# WORK TO BE COMPLETED
Copy the material from its first line through the line containing "88: (590, 232)", replacing "top-left" with "upper-left" and leaving all else unchanged.

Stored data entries
···

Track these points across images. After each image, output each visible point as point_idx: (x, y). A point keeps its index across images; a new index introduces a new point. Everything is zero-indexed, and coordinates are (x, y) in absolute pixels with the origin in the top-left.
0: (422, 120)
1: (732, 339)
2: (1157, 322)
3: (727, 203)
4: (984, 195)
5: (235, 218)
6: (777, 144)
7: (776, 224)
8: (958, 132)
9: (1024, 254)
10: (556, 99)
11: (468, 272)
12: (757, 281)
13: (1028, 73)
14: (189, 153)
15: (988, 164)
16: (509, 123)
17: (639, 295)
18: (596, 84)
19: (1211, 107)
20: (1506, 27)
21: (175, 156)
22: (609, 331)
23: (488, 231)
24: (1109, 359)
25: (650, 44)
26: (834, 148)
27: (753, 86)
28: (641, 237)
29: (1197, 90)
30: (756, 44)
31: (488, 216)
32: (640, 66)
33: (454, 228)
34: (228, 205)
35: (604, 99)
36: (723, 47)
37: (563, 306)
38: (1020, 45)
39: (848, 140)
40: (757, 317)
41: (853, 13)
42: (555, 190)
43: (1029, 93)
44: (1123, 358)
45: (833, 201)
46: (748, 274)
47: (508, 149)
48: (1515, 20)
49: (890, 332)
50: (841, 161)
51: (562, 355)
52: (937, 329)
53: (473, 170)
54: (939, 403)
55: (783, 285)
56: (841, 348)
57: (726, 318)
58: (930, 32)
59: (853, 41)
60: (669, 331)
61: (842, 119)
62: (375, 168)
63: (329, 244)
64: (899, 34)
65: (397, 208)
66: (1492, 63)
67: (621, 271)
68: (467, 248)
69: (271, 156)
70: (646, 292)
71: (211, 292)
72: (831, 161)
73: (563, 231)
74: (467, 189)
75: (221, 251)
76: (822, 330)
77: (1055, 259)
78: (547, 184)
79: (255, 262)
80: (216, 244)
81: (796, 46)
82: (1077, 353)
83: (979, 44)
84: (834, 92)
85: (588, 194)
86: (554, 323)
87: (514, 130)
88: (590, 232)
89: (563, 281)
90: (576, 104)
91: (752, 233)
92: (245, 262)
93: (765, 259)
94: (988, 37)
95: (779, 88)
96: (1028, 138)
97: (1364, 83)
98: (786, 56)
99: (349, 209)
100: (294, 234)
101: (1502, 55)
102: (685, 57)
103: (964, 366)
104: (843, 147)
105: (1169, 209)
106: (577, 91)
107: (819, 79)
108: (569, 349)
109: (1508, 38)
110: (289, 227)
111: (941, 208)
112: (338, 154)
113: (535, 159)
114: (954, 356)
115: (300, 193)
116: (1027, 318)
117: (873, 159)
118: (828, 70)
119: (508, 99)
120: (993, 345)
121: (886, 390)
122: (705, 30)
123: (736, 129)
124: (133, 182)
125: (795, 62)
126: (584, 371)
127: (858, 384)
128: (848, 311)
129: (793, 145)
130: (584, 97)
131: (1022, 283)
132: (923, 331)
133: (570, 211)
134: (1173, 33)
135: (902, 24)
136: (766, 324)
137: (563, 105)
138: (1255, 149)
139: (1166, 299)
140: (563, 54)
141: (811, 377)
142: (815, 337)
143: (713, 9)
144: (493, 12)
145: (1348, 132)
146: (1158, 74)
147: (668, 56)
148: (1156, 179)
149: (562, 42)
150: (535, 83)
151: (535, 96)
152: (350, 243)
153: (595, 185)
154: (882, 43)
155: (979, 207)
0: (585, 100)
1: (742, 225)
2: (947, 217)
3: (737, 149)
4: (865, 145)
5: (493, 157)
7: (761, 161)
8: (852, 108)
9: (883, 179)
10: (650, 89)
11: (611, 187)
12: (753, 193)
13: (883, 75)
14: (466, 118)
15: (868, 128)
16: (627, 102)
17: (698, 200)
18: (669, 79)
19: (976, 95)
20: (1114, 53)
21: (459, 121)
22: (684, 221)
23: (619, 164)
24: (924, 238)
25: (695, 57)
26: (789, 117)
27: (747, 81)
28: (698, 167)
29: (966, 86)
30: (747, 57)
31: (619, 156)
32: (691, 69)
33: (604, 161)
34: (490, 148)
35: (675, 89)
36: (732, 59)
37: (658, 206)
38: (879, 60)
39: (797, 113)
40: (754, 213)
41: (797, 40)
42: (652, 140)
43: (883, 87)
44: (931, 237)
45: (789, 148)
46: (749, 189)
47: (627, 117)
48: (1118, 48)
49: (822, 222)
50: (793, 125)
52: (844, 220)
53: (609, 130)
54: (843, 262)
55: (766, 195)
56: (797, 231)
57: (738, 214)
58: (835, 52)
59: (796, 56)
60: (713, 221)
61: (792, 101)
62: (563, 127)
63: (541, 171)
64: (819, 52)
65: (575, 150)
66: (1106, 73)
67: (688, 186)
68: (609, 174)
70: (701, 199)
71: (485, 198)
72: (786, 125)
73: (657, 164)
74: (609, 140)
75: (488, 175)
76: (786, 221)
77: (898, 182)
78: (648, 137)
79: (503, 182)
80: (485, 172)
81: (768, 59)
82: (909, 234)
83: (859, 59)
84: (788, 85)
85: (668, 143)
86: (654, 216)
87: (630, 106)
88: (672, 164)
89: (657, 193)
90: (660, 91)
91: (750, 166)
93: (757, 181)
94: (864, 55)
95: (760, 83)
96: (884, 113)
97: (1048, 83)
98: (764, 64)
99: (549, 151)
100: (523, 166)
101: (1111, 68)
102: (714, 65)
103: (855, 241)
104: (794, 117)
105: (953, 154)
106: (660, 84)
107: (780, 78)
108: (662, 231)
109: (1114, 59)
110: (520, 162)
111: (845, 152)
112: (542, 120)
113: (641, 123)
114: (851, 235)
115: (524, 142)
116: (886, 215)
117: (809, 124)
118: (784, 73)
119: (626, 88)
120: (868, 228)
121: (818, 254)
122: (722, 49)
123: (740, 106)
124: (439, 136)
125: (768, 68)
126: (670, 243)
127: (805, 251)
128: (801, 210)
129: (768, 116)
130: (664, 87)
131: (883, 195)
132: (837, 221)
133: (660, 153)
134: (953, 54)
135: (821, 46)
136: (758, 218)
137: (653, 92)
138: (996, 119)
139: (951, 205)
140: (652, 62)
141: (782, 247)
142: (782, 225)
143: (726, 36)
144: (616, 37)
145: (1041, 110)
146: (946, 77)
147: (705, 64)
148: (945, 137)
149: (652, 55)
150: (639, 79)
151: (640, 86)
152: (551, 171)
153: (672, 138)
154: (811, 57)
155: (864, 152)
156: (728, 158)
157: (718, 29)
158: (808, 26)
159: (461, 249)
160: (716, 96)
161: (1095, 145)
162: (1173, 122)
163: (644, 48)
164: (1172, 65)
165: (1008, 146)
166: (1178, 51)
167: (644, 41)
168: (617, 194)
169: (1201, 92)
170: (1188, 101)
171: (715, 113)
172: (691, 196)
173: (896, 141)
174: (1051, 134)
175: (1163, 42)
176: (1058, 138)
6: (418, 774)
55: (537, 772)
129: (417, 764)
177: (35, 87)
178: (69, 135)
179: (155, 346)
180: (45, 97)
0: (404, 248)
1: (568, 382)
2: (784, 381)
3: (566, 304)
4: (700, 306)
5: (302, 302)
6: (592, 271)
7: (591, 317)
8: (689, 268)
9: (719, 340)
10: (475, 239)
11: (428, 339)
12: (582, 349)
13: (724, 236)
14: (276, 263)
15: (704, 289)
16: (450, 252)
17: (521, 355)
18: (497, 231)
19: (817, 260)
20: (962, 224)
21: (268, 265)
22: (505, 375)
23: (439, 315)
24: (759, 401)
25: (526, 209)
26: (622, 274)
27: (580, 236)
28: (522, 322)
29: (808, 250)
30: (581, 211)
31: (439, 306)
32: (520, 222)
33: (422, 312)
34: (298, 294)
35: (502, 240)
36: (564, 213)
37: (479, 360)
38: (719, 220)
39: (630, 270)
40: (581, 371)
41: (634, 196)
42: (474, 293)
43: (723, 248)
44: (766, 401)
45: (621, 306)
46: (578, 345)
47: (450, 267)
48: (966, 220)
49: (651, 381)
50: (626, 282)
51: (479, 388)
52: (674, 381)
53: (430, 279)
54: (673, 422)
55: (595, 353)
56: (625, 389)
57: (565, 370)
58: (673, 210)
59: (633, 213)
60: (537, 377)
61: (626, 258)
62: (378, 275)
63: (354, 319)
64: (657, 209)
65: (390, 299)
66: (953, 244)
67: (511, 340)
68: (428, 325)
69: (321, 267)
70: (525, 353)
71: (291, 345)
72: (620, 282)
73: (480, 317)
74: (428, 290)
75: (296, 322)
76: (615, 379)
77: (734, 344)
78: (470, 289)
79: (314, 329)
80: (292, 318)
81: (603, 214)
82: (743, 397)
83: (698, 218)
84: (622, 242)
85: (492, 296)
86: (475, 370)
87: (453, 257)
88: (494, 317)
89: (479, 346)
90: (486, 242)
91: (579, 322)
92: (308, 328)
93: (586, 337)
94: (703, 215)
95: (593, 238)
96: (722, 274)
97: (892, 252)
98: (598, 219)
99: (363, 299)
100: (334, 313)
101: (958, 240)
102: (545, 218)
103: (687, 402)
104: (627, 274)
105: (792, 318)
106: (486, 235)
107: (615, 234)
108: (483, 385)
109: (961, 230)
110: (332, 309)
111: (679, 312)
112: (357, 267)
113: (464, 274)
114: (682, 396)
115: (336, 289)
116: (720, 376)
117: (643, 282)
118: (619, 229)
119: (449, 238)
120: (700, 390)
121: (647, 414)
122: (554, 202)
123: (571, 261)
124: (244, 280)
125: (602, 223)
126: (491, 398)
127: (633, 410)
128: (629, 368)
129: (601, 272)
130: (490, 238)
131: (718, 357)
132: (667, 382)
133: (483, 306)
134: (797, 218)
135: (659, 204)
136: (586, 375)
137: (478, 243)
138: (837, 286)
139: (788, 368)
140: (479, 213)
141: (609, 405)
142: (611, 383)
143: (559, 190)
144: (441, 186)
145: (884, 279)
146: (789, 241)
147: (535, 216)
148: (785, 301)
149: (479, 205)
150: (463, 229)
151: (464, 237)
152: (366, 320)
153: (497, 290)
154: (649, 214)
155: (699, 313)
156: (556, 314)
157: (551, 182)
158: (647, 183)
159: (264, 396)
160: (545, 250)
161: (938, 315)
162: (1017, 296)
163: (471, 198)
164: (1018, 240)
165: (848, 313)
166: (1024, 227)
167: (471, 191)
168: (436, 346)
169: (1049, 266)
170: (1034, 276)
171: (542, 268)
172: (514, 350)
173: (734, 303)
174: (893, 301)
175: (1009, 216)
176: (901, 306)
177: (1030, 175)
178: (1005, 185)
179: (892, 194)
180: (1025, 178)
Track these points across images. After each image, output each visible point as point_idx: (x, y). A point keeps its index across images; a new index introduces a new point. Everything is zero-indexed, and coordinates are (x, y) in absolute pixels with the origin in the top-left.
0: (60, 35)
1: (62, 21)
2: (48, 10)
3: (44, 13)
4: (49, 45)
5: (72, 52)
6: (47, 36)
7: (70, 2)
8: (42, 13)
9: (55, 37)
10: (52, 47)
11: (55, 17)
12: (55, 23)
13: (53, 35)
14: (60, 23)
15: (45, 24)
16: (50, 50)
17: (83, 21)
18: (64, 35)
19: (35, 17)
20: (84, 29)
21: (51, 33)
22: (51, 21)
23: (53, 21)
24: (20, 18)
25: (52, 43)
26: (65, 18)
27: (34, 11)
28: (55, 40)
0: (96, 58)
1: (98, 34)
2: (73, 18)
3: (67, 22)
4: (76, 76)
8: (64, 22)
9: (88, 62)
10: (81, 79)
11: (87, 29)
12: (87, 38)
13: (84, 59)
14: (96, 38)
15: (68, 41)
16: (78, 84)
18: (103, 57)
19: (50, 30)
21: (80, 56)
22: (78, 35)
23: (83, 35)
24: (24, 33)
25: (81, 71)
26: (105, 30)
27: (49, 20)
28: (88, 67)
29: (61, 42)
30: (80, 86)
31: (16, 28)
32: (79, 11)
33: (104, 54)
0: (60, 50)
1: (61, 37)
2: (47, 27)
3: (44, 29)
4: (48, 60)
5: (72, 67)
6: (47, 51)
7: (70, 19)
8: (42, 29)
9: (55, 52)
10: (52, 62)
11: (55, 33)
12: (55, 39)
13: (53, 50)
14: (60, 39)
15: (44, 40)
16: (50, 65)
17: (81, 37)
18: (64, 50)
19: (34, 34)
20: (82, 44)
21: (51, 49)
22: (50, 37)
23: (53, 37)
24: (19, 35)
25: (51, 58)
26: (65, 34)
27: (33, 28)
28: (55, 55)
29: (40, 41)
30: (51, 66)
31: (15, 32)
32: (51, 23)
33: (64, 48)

···

# FINISHED TASK
Track these points across images. After each image, output each visible point as point_idx: (x, y). A point keeps its index across images; a new index introduces a new point. Everything is zero-indexed, and coordinates are (x, y) in absolute pixels with the origin in the upper-left.
0: (422, 120)
1: (732, 339)
2: (1157, 322)
3: (727, 203)
4: (984, 195)
5: (235, 218)
6: (777, 144)
7: (776, 224)
8: (958, 132)
9: (1024, 254)
10: (556, 99)
11: (468, 272)
12: (757, 281)
13: (1028, 73)
14: (189, 153)
15: (988, 164)
16: (509, 123)
17: (639, 295)
18: (596, 84)
19: (1211, 107)
20: (1506, 27)
21: (175, 156)
22: (609, 331)
23: (488, 231)
24: (1109, 359)
25: (650, 44)
26: (834, 148)
27: (753, 86)
28: (641, 237)
29: (1197, 90)
30: (756, 44)
31: (488, 216)
32: (640, 66)
33: (454, 228)
34: (228, 205)
35: (604, 99)
36: (723, 47)
37: (563, 306)
38: (1020, 45)
39: (848, 140)
40: (757, 317)
41: (853, 13)
42: (555, 190)
43: (1029, 93)
44: (1123, 358)
45: (833, 201)
46: (748, 274)
47: (508, 149)
48: (1515, 20)
49: (890, 332)
50: (841, 161)
51: (562, 355)
52: (937, 329)
53: (473, 170)
54: (939, 403)
55: (783, 285)
56: (841, 348)
57: (726, 318)
58: (930, 32)
59: (853, 41)
60: (669, 331)
61: (842, 119)
62: (375, 168)
63: (329, 244)
64: (899, 34)
65: (397, 208)
66: (1492, 63)
67: (621, 271)
68: (467, 248)
69: (271, 156)
70: (646, 292)
71: (211, 292)
72: (831, 161)
73: (563, 231)
74: (467, 189)
75: (221, 251)
76: (822, 330)
77: (1055, 259)
78: (547, 184)
79: (255, 262)
80: (216, 244)
81: (796, 46)
82: (1077, 353)
83: (979, 44)
84: (834, 92)
85: (588, 194)
86: (554, 323)
87: (514, 130)
88: (590, 232)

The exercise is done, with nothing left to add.